What Elliot Jaques explained in the article ‘Death and the Midlife Crisis’ he published in the International Journal of Psychoanalysis in 1965, is slapping employees of corporate world hard on the face. Jaques coined the word for the first time to explain the paradoxical parlance of having it all and still being in burgeoning engulfing emptiness inside one’s mind that I have nothing in life, I haven’t been successful or my life has been a complete failure. The suburban vernacular insidiously snowballed into a universal truth about the kind of life middle-aged people are leading today.
The catchall lingual is an exhaustive term for empty nest syndrome, menopause, discontentment, depression, anxiety, and self-questioning behavior. When you are at mid-age, one’s children are all grown up and start out to fly the nest, one’s parents die, and many are seeking a divorce from partners- all this confusion is bewildering. You know you have completed half of your life-cycle on earth and there is a lot that you haven’t done but always wanted to do.
The continuous update of ‘next-big-thing’ that your friends on social media have achieved is another trigger creating a lot of pressure on people making them feel negative about their lives. The celebration of youth in every form of publishing and advertising paraphernalia adds to this sinking feeling.
The effect of mid-life malaise on career
The job satisfaction of people suffering from a mid-life crisis is U-shaped. They have a high level of job satisfaction when they start working and when they have reached the nadir of U-shape they don’t have any motivation left because of sudden vicissitudes. Ascending U-curve, then they start to have a high level of satisfaction because they start to look at life from the perspectives of ‘past-was-golden’ and seem to be in a happy zone.
But when they are at rock bottom of U-curve, even employees who have been working with organizations for 10-20 years resign without a warning to look out for a next-best opportunity and a new rush of adrenaline.
What leading researchers say about the imminent catastrophe?
Labeled ‘Longitudinal Evidence for a Midlife Nadir in Human Wellbeing’, the study was a collaboration between the London School of Economics and the University of Warwick which pointed out the utter and bitter naked truth of mid-life crisis.
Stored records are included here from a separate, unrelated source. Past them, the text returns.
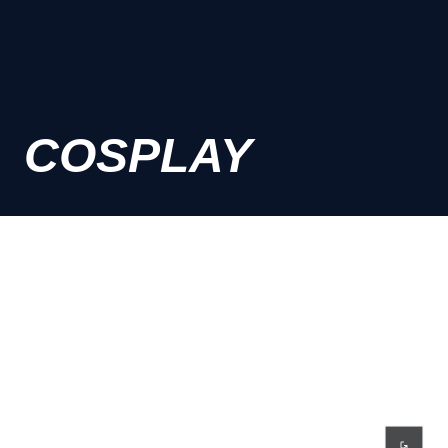
COSPLAY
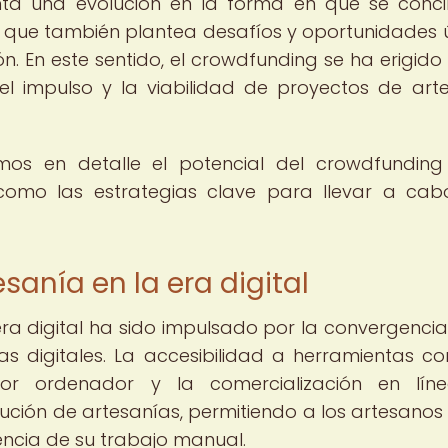
enta una evolución en la forma en que se conc
o que también plantea desafíos y oportunidades 
ón. En este sentido, el crowdfunding se ha erigid
l impulso y la viabilidad de proyectos de art
mos en detalle el potencial del crowdfundin
í como las estrategias clave para llevar a ca
sanía en la era digital
era digital ha sido impulsado por la convergencia
as digitales. La accesibilidad a herramientas c
 por ordenador y la comercialización en lín
ución de artesanías, permitiendo a los artesanos 
encia de su trabajo manual.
On the contrary- ‘Up, Not Down: The Age Curve in Happiness from Early Adulthood to Midlife in Two Longitudinal Studies’- a paper published in Developmental Psychology by University of Alberta, mid-life is not any sudden development of all these psychological factors but these start developing over a period of time from early teens and twenties.
Where to look?
Looking at the brighter side of life and preparing mentally for a journey of life which will be knowingly bad is an effective way to get through this phase. The vicious cycle of anxiety, unmet aspirations, and uncompleted tasks has to be broken with arms of accepting it and facing it. Other tangible rejuvenators that can be integrated into daily life is nutritional food, exercise, and a good sleep.
Mid-life career mentoring programs can be one way on part of organizations to improve job satisfaction levels. A counseling session with older colleagues who have passed through this same low-period in their lives and have overcome with their sheer will-power, passion, and zeal is another way- employee- reorientation can be done.
On crutches of new opportunities, life can be again brought under one’s control. Incorporating concepts cherry-picked up from best philosophical schools like Japanese ‘Ikagai’ (Doing what you think is your reason to live) and counting ‘telic’ and ‘atelic’ activities (Completed projects and uncompleted projects in life such as buying a house, getting a job, meeting friends, and walking in a park)
Things can only look up from the nadir of U-curve and you aren’t alone - are the greatest epiphanies for everyone counting their wrinkles.